A new California law targets the practice known as “pay to play” in which special interests make campaign contributions to local officials to influence a decision. The state senator who authored the law is calling for its preservation and expansion after a judge threw out a lawsuit that tried to prevent it from taking effect.
A new California law that went into effect this year may be the most important policy reform the state has enacted in half a century. No wonder special interests and the politicians they help elect are trying to kill him.
The law targets the practice known as “pay to play,” where individuals, groups and corporations make campaign contributions to local government officials just before and after they vote on items that provide direct financial benefit to the donor.
You might think that such blatant conflicts of interest were already against the law, but they weren’t.
Since the 1970s, the California Political Reform Act has prohibited conflicts in which elected officials vote on issues that affect their own financial interests. And since the 1980s, we’ve prohibited designated members of local boards and commissions from taking action on issues that affect taxpayers when the designated person receives political campaign donations.
But politicians who were directly elected to office rather than appointed were exempt from that ban. Senate Bill 1439, which I am the author of, closed that loophole.
The bill is simple. He says local elected officials cannot vote on issues that have a direct financial effect on interests that have contributed $250 or more to the official’s campaign in the previous year. It also prevented local officials from accepting such a contribution for a year after the vote.
The new law will apply to votes on real estate developments, garbage haulage contracts and other matters where there is a direct link between an official’s vote and the donor’s financial interests.
The need for the bill was made clear in recent cases across the state. In 2016, a Los Angeles developer contributed $50,000 to a campaign committee supporting a city councilmember just two months before a scheduled vote on the developer’s project. In 2018 and 2020, nearly a third of the $125,000 donated to Huntington Park city council members came from eight companies and their executives who had outstanding contracts with the city, according to KCET research.

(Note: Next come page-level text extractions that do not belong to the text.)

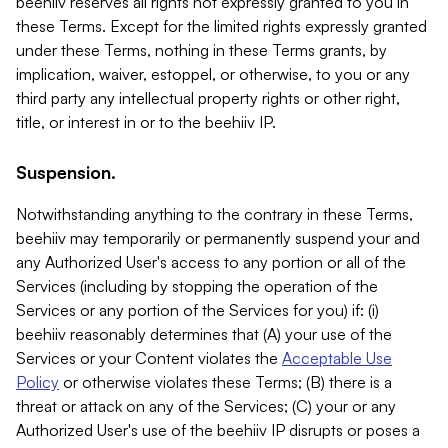
beehiiv reserves all rights not expressly granted to you in
these Terms. Except for the limited rights expressly granted
under these Terms, nothing in these Terms grants, by
implication, waiver, estoppel, or otherwise, to you or any
third party any intellectual property rights or other right,
title, or interest in or to the beehiiv IP.
Suspension.
Notwithstanding anything to the contrary in these Terms,
beehiiv may temporarily or permanently suspend your and
any Authorized User's access to any portion or all of the
Services (including by stopping the operation of the
Services or any portion of the Services for you) if: (i)
beehiiv reasonably determines that (A) your use of the
Services or your Content violates the
Acceptable Use
Policy
or otherwise violates these Terms; (B) there is a
threat or attack on any of the Services; (C) your or any
Authorized User's use of the beehiiv IP disrupts or poses a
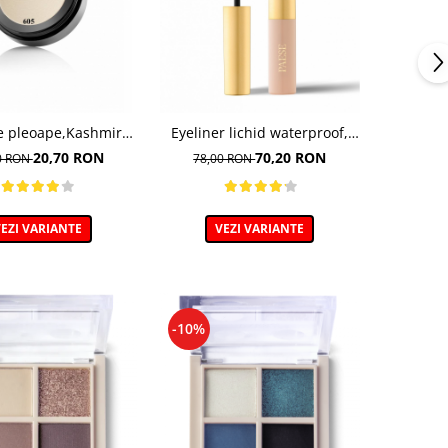
e pleoape,Kashmir
Eyeliner lichid waterproof,
o, nuanta 605 - 5g
nuanta 02 Brown
20,70 RON
70,20 RON
0 RON
78,00 RON
EZI VARIANTE
VEZI VARIANTE
-10%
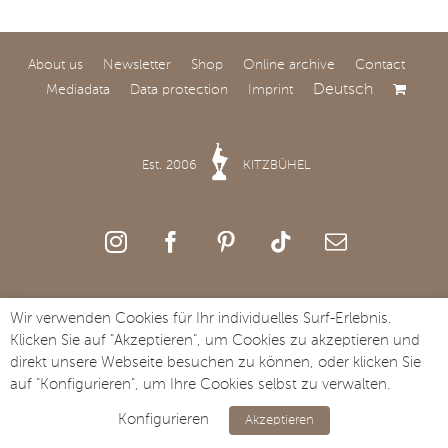
About us
Newsletter
Shop
Online archive
Contact
Deutsch
Mediadata
Data protection
Imprint
World Premiere at
SAY Carbon Yachts
Est. 2006
KITZBÜHEL
Comfort and speed: SAY
Carbon Yachts to Unveil
the All-New SAY 32 at
Salone Nautico Venezia.
Copyright Streifzug Media GmbH · St. Johanner Straße 49a · A-6370
Wir verwenden Cookies für Ihr individuelles Surf-Erlebnis.
Kitzbühel · Tel. +43 5356 73117
Klicken Sie auf "Akzeptieren", um Cookies zu akzeptieren und
direkt unsere Webseite besuchen zu können, oder klicken Sie
auf "Konfigurieren", um Ihre Cookies selbst zu verwalten.
Konfigurieren
Akzeptieren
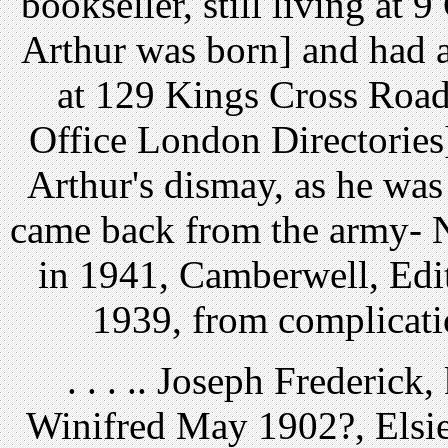
bookseller, still living at
Arthur was born] and had 
at 129 Kings Cross Road
Office London Directories]
Arthur's dismay, as he was
came back from the army- 
in 1941, Camberwell, Edith
1939, from complicati
. . . .. Joseph Frederick
Winifred May 1902?, Elsie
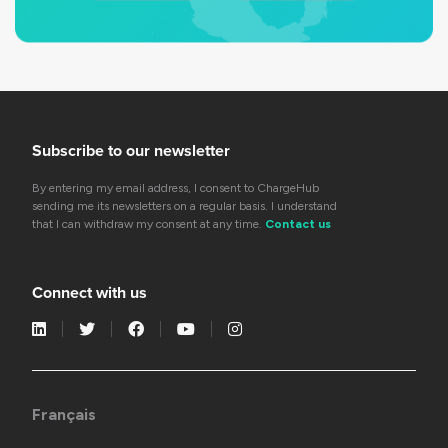
Subscribe to our newsletter
By entering my email address, I consent to ChargeHub
sending me its newsletters on a regular basis. I understand
that I can withdraw my consent at any time.
Contact us
Connect with us
Français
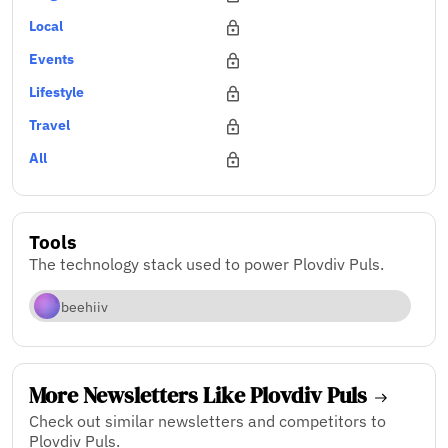
Local
Events
Lifestyle
Travel
All
Tools
The technology stack used to power Plovdiv Puls.
beehiiv
More Newsletters Like Plovdiv Puls
Check out similar newsletters and competitors to
Plovdiv Puls.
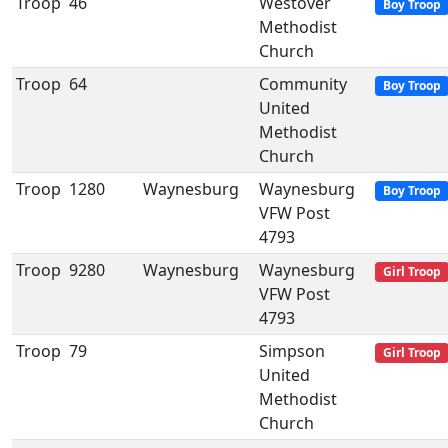
Troop
46
Westover
Boy Troop
Methodist
Church
Troop
64
Community
Boy Troop
United
Methodist
Church
Troop
1280
Waynesburg
Waynesburg
Boy Troop
VFW Post
4793
Troop
9280
Waynesburg
Waynesburg
Girl Troop
VFW Post
4793
Troop
79
Simpson
Girl Troop
United
Methodist
Church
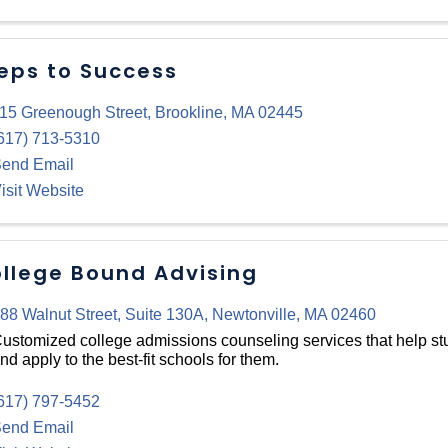
eps to Success
15 Greenough Street
,
Brookline
,
MA
02445
617) 713-5310
end Email
isit Website
llege Bound Advising
88 Walnut Street
,
Suite 130A
,
Newtonville
,
MA
02460
ustomized college admissions counseling services that help stu
nd apply to the best-fit schools for them.
617) 797-5452
end Email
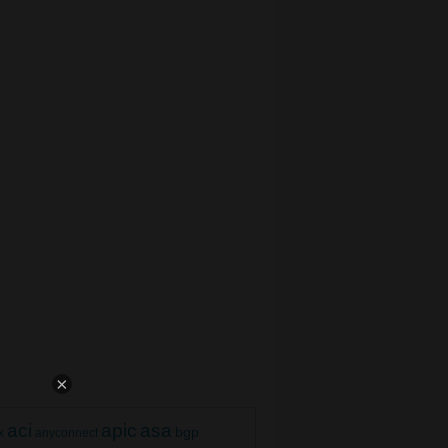
×
aci
apic
asa
bgp
x
anyconnect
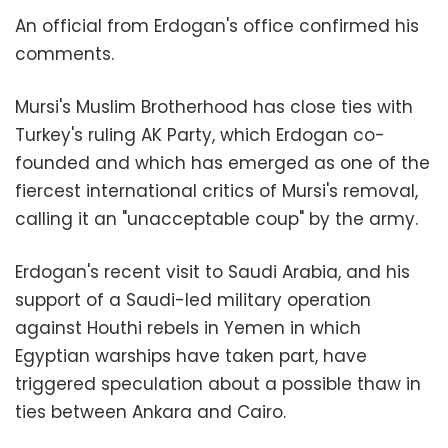
An official from Erdogan's office confirmed his
comments.
Mursi's Muslim Brotherhood has close ties with
Turkey's ruling AK Party, which Erdogan co-
founded and which has emerged as one of the
fiercest international critics of Mursi's removal,
calling it an "unacceptable coup" by the army.
Erdogan's recent visit to Saudi Arabia, and his
support of a Saudi-led military operation
against Houthi rebels in Yemen in which
Egyptian warships have taken part, have
triggered speculation about a possible thaw in
ties between Ankara and Cairo.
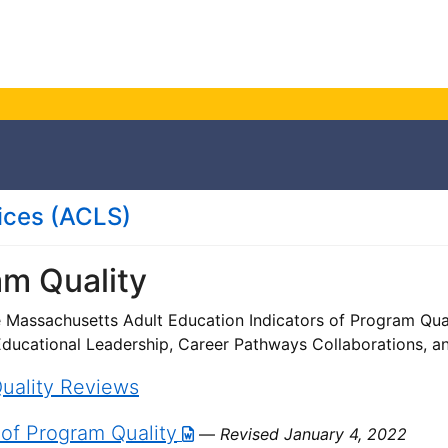
ces (
ACLS
)
am Quality
e Massachusetts Adult Education Indicators of Program Qua
 Educational Leadership, Career Pathways Collaborations, a
uality Reviews
 of Program Quality
—
Revised January 4, 2022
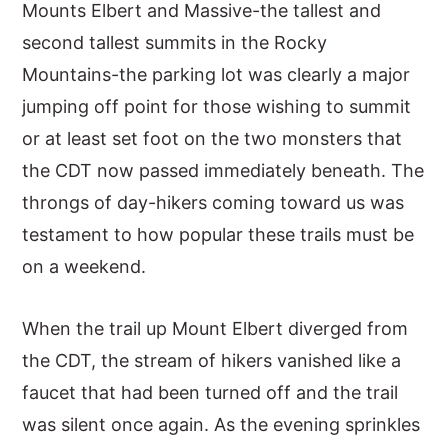
Mounts Elbert and Massive-the tallest and
second tallest summits in the Rocky
Mountains-the parking lot was clearly a major
jumping off point for those wishing to summit
or at least set foot on the two monsters that
the CDT now passed immediately beneath. The
throngs of day-hikers coming toward us was
testament to how popular these trails must be
on a weekend.
When the trail up Mount Elbert diverged from
the CDT, the stream of hikers vanished like a
faucet that had been turned off and the trail
was silent once again. As the evening sprinkles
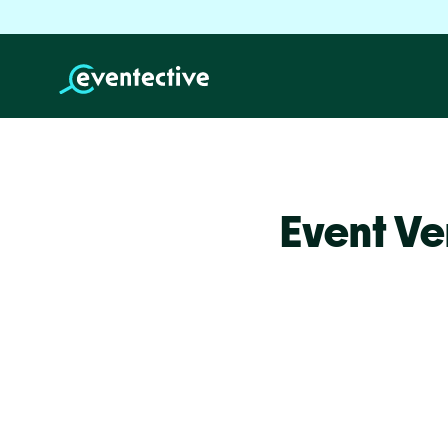
Event Ve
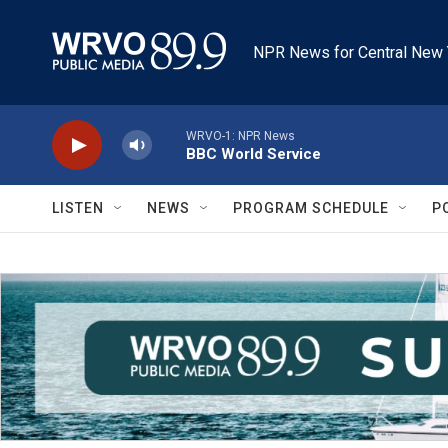
Skip to main content
NPR News for Central New 
WRVO-1: NPR News
BBC World Service
LISTEN
NEWS
PROGRAM SCHEDULE
P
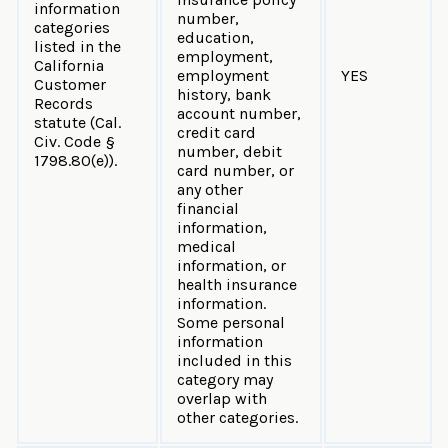
information
number,
categories
education,
listed in the
employment,
California
employment
YES
Customer
history, bank
Records
account number,
statute (Cal.
credit card
Civ. Code §
number, debit
1798.80(e)).
card number, or
any other
financial
information,
medical
information, or
health insurance
information.
Some personal
information
included in this
category may
overlap with
other categories.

While it rarely makes headlines, it’s common knowledge that local officials solicit contributions from private interests that have unfinished business with the city council or county board of supervisors. That kind of heavy hand is not a crime unless the public official links his action to the recipient of a contribution. But preventing the public official from voting when he receives such a contribution would reduce the incentive for that kind of corrosive behavior.
Learn more about the legislators mentioned in this story
State Senate, District 7 (Orinda)
State Senate, District 7 (Orinda)
time in the office
Mayor / Trustee of the University
How you voted 2021-2022
District 7 Demographics
there is no party twenty-one%
Senator Steve Glazer has taken at least $78,350 from the Finance, Insurance and Real Estate sector since he was elected to the legislature. represents 17% of his total campaign contributions.
Although the bill passed without a vote against in either the Senate or the Assembly, special interests and local officials sued to try to block the law’s implementation. His arguments were false, and a Sacramento Superior Court judge agreed last week, dismissing the lawsuit and upholding SB 1439.
His claim that the law violated donors’ free speech ignored that the law applies to elected officials, not taxpayers. Donors remain free to support whoever they want. Elected officials are simply not allowed to vote on issues that directly benefit their campaign contributors.
The argument that the law is flawed because it does not apply to independent campaign spending on behalf of elected officials is also misleading. Those bringing that case are well aware that the Supreme Court has ruled that such spending is protected by the First Amendment and could not be included in SB 1439.
Finally, the same interests that complain that SB 1439 violates their right to contribute question why it doesn’t apply to state officials as well. Although most state decisions apply to the general public, not to specific interests, I agree that the same rules should apply to state officials in the few cases where it is relevant. I intend to carry out that reform as a follow-up to SB 1439.
We need to preserve SB 1439, and expand it, so we can make sure our government officials make decisions in the public interest, not special interests.
More Comments on Senate Bill 1439
California’s pay-to-play law could empower wealthy candidates and special interests
A lawsuit was filed to try to stop a law that aims to curb the influence of pay-to-play in local government. One of the plaintiffs, a representative from suburban Sacramento, argues that the law could make it harder for diverse candidates to be competitive and further enable dark money from special interests.